**TASK REQUIREMENTS:**
Omit the images, then output each of the records below exactly.

[Collected data]
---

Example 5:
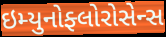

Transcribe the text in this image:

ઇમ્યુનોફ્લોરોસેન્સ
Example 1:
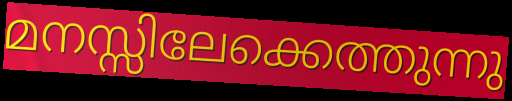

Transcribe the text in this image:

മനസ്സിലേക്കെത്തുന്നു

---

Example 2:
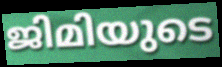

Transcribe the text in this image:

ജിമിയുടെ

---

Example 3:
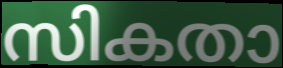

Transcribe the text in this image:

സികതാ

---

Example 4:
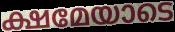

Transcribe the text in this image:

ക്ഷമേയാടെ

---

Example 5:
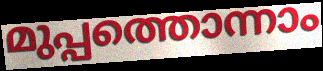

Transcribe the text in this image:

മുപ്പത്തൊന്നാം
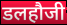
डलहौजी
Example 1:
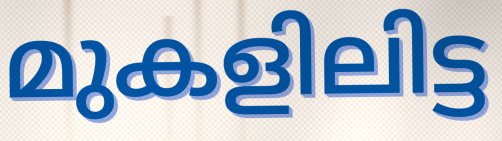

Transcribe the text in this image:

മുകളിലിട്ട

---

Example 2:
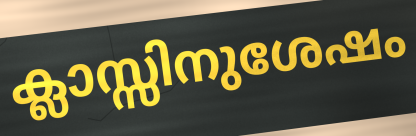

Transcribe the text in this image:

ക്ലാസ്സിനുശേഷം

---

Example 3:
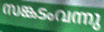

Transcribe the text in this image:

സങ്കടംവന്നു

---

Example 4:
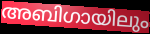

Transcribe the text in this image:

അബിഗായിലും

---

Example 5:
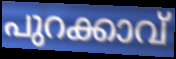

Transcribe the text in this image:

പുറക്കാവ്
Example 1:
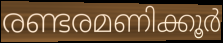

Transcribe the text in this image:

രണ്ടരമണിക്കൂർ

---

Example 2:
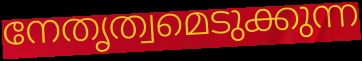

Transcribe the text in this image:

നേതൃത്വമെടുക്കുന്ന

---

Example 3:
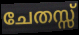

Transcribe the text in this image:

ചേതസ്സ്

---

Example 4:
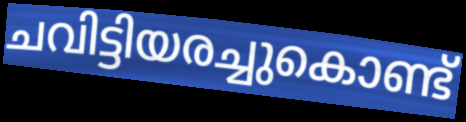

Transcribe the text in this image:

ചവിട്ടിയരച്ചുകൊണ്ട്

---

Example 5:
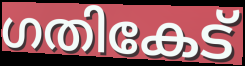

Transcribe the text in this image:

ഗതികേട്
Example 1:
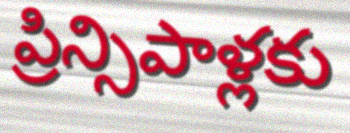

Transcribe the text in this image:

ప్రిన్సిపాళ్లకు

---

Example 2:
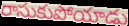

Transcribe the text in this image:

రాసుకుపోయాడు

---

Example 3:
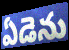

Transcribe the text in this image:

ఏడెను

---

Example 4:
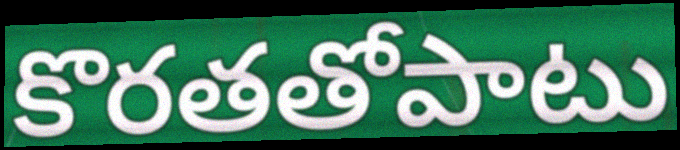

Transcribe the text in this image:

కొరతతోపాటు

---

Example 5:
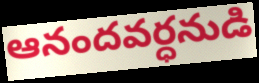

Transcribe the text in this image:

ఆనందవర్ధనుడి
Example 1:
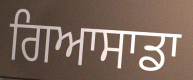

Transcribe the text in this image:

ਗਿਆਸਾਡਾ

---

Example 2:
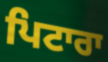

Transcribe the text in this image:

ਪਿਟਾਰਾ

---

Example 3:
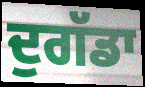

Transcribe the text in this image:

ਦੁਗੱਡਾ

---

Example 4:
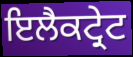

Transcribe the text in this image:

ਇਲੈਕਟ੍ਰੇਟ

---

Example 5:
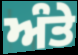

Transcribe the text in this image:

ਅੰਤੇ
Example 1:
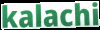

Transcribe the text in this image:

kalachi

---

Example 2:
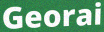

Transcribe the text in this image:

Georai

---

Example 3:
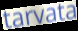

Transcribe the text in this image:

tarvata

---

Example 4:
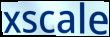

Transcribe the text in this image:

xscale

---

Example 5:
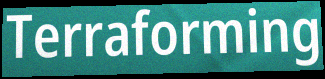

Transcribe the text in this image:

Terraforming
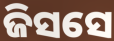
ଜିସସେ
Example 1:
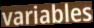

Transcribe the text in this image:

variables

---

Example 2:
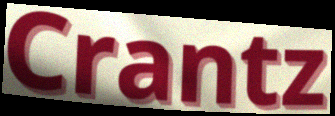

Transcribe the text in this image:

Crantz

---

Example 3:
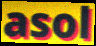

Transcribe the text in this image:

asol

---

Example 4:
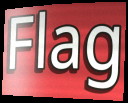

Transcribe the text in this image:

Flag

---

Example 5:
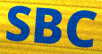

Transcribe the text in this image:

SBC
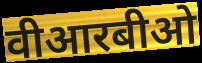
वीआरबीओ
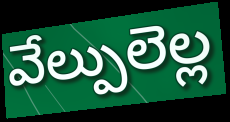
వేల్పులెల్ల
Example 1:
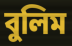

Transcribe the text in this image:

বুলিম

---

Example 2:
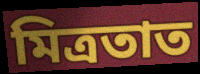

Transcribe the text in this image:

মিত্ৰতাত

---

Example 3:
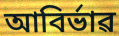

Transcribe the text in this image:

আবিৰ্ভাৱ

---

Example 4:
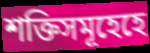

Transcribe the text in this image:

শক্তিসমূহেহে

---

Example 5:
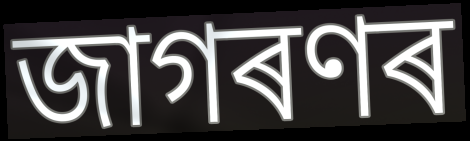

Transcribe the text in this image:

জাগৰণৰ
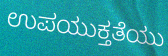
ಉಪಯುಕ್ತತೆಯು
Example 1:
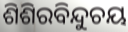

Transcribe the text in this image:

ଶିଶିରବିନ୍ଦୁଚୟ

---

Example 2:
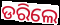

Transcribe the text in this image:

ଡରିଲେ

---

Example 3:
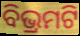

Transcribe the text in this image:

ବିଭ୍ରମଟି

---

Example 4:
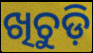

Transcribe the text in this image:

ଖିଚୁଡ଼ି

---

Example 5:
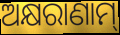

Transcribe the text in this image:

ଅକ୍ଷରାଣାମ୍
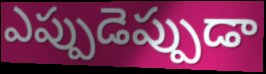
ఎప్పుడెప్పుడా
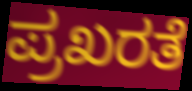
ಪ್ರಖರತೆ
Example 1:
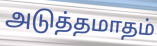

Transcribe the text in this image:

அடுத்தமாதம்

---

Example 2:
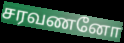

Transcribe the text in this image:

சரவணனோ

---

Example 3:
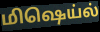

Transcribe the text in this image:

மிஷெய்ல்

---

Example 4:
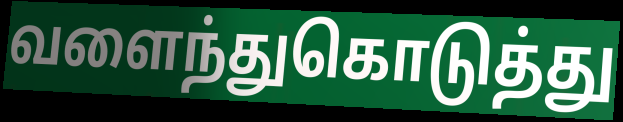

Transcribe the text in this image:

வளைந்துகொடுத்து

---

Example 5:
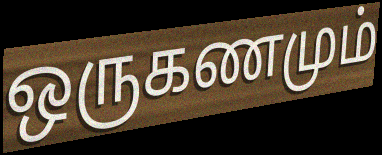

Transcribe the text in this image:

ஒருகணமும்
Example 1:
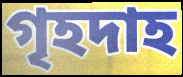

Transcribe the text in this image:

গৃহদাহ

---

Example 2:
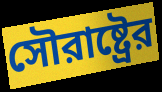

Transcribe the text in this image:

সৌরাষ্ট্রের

**RESPONSE BOX:**
---

Example 5:

Transcribe the text in this image:

ઇમ્યુનોફ્લોરોસેન્સ
Example 1:

Transcribe the text in this image:

മനസ്സിലേക്കെത്തുന്നു

---

Example 2:

Transcribe the text in this image:

ജിമിയുടെ

---

Example 3:

Transcribe the text in this image:

സികതാ

---

Example 4:

Transcribe the text in this image:

ക്ഷമേയാടെ

---

Example 5:

Transcribe the text in this image:

മുപ്പത്തൊന്നാം
डलहौजी
Example 1:

Transcribe the text in this image:

മുകളിലിട്ട

---

Example 2:

Transcribe the text in this image:

ക്ലാസ്സിനുശേഷം

---

Example 3:

Transcribe the text in this image:

സങ്കടംവന്നു

---

Example 4:

Transcribe the text in this image:

അബിഗായിലും

---

Example 5:

Transcribe the text in this image:

പുറക്കാവ്
Example 1:

Transcribe the text in this image:

രണ്ടരമണിക്കൂർ

---

Example 2:

Transcribe the text in this image:

നേതൃത്വമെടുക്കുന്ന

---

Example 3:

Transcribe the text in this image:

ചേതസ്സ്

---

Example 4:

Transcribe the text in this image:

ചവിട്ടിയരച്ചുകൊണ്ട്

---

Example 5:

Transcribe the text in this image:

ഗതികേട്
Example 1:

Transcribe the text in this image:

ప్రిన్సిపాళ్లకు

---

Example 2:

Transcribe the text in this image:

రాసుకుపోయాడు

---

Example 3:

Transcribe the text in this image:

ఏడెను

---

Example 4:

Transcribe the text in this image:

కొరతతోపాటు

---

Example 5:

Transcribe the text in this image:

ఆనందవర్ధనుడి
Example 1:

Transcribe the text in this image:

ਗਿਆਸਾਡਾ

---

Example 2:

Transcribe the text in this image:

ਪਿਟਾਰਾ

---

Example 3:

Transcribe the text in this image:

ਦੁਗੱਡਾ

---

Example 4:

Transcribe the text in this image:

ਇਲੈਕਟ੍ਰੇਟ

---

Example 5:

Transcribe the text in this image:

ਅੰਤੇ
Example 1:

Transcribe the text in this image:

kalachi

---

Example 2:

Transcribe the text in this image:

Georai

---

Example 3:

Transcribe the text in this image:

tarvata

---

Example 4:

Transcribe the text in this image:

xscale

---

Example 5:

Transcribe the text in this image:

Terraforming
ଜିସସେ
Example 1:

Transcribe the text in this image:

variables

---

Example 2:

Transcribe the text in this image:

Crantz

---

Example 3:

Transcribe the text in this image:

asol

---

Example 4:

Transcribe the text in this image:

Flag

---

Example 5:

Transcribe the text in this image:

SBC
वीआरबीओ
వేల్పులెల్ల
Example 1:

Transcribe the text in this image:

বুলিম

---

Example 2:

Transcribe the text in this image:

মিত্ৰতাত

---

Example 3:

Transcribe the text in this image:

আবিৰ্ভাৱ

---

Example 4:

Transcribe the text in this image:

শক্তিসমূহেহে

---

Example 5:

Transcribe the text in this image:

জাগৰণৰ
ಉಪಯುಕ್ತತೆಯು
Example 1:

Transcribe the text in this image:

ଶିଶିରବିନ୍ଦୁଚୟ

---

Example 2:

Transcribe the text in this image:

ଡରିଲେ

---

Example 3:

Transcribe the text in this image:

ବିଭ୍ରମଟି

---

Example 4:

Transcribe the text in this image:

ଖିଚୁଡ଼ି

---

Example 5:

Transcribe the text in this image:

ଅକ୍ଷରାଣାମ୍
ఎప్పుడెప్పుడా
ಪ್ರಖರತೆ
Example 1:

Transcribe the text in this image:

அடுத்தமாதம்

---

Example 2:

Transcribe the text in this image:

சரவணனோ

---

Example 3:

Transcribe the text in this image:

மிஷெய்ல்

---

Example 4:

Transcribe the text in this image:

வளைந்துகொடுத்து

---

Example 5:

Transcribe the text in this image:

ஒருகணமும்
Example 1:

Transcribe the text in this image:

গৃহদাহ

---

Example 2:

Transcribe the text in this image:

সৌরাষ্ট্রের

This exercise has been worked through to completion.